### REQUEST
What is needed here is a verbatim copy of the records that follow.

⁂

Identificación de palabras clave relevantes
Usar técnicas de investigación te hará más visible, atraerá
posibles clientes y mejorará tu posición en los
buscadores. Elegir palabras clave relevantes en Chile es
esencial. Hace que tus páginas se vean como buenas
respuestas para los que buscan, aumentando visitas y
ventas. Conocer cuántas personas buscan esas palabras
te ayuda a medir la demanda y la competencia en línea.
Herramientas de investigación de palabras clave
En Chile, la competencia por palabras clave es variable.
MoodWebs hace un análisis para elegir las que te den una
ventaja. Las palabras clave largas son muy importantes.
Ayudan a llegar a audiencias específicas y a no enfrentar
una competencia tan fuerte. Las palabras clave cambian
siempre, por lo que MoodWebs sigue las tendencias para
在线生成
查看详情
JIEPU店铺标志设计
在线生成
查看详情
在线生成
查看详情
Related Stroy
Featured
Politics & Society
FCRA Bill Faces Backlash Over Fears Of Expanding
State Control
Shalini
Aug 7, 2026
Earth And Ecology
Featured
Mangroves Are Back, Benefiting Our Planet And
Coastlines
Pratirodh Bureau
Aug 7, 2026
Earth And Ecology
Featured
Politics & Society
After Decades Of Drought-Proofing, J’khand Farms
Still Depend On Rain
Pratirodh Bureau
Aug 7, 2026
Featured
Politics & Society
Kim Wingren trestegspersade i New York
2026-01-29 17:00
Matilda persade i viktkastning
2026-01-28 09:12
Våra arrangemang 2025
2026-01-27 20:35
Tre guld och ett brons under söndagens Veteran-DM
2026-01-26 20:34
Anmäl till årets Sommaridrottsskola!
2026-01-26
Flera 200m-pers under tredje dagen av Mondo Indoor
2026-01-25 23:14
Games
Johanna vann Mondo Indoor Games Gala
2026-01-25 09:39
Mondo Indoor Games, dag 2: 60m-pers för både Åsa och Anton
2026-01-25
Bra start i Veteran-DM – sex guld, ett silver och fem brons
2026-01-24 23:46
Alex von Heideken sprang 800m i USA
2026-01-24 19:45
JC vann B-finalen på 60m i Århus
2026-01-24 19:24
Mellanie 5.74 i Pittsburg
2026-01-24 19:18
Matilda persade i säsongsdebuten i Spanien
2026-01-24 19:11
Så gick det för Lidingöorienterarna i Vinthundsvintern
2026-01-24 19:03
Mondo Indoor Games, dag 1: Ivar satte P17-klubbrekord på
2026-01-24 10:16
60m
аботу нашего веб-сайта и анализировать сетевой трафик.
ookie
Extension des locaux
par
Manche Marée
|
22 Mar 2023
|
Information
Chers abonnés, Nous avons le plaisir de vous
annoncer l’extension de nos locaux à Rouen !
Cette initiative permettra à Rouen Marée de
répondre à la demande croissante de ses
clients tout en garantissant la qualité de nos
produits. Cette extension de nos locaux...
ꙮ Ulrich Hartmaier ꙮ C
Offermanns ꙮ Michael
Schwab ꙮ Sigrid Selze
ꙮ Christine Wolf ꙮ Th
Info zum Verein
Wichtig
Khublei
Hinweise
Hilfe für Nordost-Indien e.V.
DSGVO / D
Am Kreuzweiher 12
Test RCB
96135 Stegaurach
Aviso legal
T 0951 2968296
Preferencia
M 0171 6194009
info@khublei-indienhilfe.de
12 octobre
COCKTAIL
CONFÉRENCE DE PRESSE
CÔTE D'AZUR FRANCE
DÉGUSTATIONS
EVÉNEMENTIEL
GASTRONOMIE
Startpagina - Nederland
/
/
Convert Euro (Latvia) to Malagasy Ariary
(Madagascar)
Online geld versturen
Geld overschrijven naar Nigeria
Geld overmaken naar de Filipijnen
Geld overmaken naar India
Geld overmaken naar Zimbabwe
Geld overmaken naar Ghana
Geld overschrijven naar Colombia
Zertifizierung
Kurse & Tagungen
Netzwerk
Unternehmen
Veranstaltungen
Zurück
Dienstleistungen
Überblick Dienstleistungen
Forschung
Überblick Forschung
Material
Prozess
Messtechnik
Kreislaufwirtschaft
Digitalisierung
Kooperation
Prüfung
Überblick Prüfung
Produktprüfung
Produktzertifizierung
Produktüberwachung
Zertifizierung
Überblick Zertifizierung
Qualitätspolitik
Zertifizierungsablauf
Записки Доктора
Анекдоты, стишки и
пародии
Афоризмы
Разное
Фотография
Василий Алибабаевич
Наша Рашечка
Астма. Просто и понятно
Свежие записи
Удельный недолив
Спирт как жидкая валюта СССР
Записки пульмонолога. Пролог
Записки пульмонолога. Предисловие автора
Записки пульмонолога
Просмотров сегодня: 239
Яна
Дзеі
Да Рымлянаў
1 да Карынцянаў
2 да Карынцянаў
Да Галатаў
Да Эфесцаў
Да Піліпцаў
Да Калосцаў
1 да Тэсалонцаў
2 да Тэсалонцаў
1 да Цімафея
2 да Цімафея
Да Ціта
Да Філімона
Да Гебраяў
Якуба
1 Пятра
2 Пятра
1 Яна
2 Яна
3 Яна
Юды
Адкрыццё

⁂

### EXERCISE RESPONSE
Identificación de palabras clave relevantes
Usar técnicas de investigación te hará más visible, atraerá
posibles clientes y mejorará tu posición en los
buscadores. Elegir palabras clave relevantes en Chile es
esencial. Hace que tus páginas se vean como buenas
respuestas para los que buscan, aumentando visitas y
ventas. Conocer cuántas personas buscan esas palabras
te ayuda a medir la demanda y la competencia en línea.
Herramientas de investigación de palabras clave
En Chile, la competencia por palabras clave es variable.
MoodWebs hace un análisis para elegir las que te den una
ventaja. Las palabras clave largas son muy importantes.
Ayudan a llegar a audiencias específicas y a no enfrentar
una competencia tan fuerte. Las palabras clave cambian
siempre, por lo que MoodWebs sigue las tendencias para
在线生成
查看详情
JIEPU店铺标志设计
在线生成
查看详情
在线生成
查看详情
Related Stroy
Featured
Politics & Society
FCRA Bill Faces Backlash Over Fears Of Expanding
State Control
Shalini
Aug 7, 2026
Earth And Ecology
Featured
Mangroves Are Back, Benefiting Our Planet And
Coastlines
Pratirodh Bureau
Aug 7, 2026
Earth And Ecology
Featured
Politics & Society
After Decades Of Drought-Proofing, J’khand Farms
Still Depend On Rain
Pratirodh Bureau
Aug 7, 2026
Featured
Politics & Society
Kim Wingren trestegspersade i New York
2026-01-29 17:00
Matilda persade i viktkastning
2026-01-28 09:12
Våra arrangemang 2025
2026-01-27 20:35
Tre guld och ett brons under söndagens Veteran-DM
2026-01-26 20:34
Anmäl till årets Sommaridrottsskola!
2026-01-26
Flera 200m-pers under tredje dagen av Mondo Indoor
2026-01-25 23:14
Games
Johanna vann Mondo Indoor Games Gala
2026-01-25 09:39
Mondo Indoor Games, dag 2: 60m-pers för både Åsa och Anton
2026-01-25
Bra start i Veteran-DM – sex guld, ett silver och fem brons
2026-01-24 23:46
Alex von Heideken sprang 800m i USA
2026-01-24 19:45
JC vann B-finalen på 60m i Århus
2026-01-24 19:24
Mellanie 5.74 i Pittsburg
2026-01-24 19:18
Matilda persade i säsongsdebuten i Spanien
2026-01-24 19:11
Så gick det för Lidingöorienterarna i Vinthundsvintern
2026-01-24 19:03
Mondo Indoor Games, dag 1: Ivar satte P17-klubbrekord på
2026-01-24 10:16
60m
аботу нашего веб-сайта и анализировать сетевой трафик.
ookie
Extension des locaux
par
Manche Marée
|
22 Mar 2023
|
Information
Chers abonnés, Nous avons le plaisir de vous
annoncer l’extension de nos locaux à Rouen !
Cette initiative permettra à Rouen Marée de
répondre à la demande croissante de ses
clients tout en garantissant la qualité de nos
produits. Cette extension de nos locaux...
ꙮ Ulrich Hartmaier ꙮ C
Offermanns ꙮ Michael
Schwab ꙮ Sigrid Selze
ꙮ Christine Wolf ꙮ Th
Info zum Verein
Wichtig
Khublei
Hinweise
Hilfe für Nordost-Indien e.V.
DSGVO / D
Am Kreuzweiher 12
Test RCB
96135 Stegaurach
Aviso legal
T 0951 2968296
Preferencia
M 0171 6194009
info@khublei-indienhilfe.de
12 octobre
COCKTAIL
CONFÉRENCE DE PRESSE
CÔTE D'AZUR FRANCE
DÉGUSTATIONS
EVÉNEMENTIEL
GASTRONOMIE
Startpagina - Nederland
/
/
Convert Euro (Latvia) to Malagasy Ariary
(Madagascar)
Online geld versturen
Geld overschrijven naar Nigeria
Geld overmaken naar de Filipijnen
Geld overmaken naar India
Geld overmaken naar Zimbabwe
Geld overmaken naar Ghana
Geld overschrijven naar Colombia
Zertifizierung
Kurse & Tagungen
Netzwerk
Unternehmen
Veranstaltungen
Zurück
Dienstleistungen
Überblick Dienstleistungen
Forschung
Überblick Forschung
Material
Prozess
Messtechnik
Kreislaufwirtschaft
Digitalisierung
Kooperation
Prüfung
Überblick Prüfung
Produktprüfung
Produktzertifizierung
Produktüberwachung
Zertifizierung
Überblick Zertifizierung
Qualitätspolitik
Zertifizierungsablauf
Записки Доктора
Анекдоты, стишки и
пародии
Афоризмы
Разное
Фотография
Василий Алибабаевич
Наша Рашечка
Астма. Просто и понятно
Свежие записи
Удельный недолив
Спирт как жидкая валюта СССР
Записки пульмонолога. Пролог
Записки пульмонолога. Предисловие автора
Записки пульмонолога
Просмотров сегодня: 239
Яна
Дзеі
Да Рымлянаў
1 да Карынцянаў
2 да Карынцянаў
Да Галатаў
Да Эфесцаў
Да Піліпцаў
Да Калосцаў
1 да Тэсалонцаў
2 да Тэсалонцаў
1 да Цімафея
2 да Цімафея
Да Ціта
Да Філімона
Да Гебраяў
Якуба
1 Пятра
2 Пятра
1 Яна
2 Яна
3 Яна
Юды
Адкрыццё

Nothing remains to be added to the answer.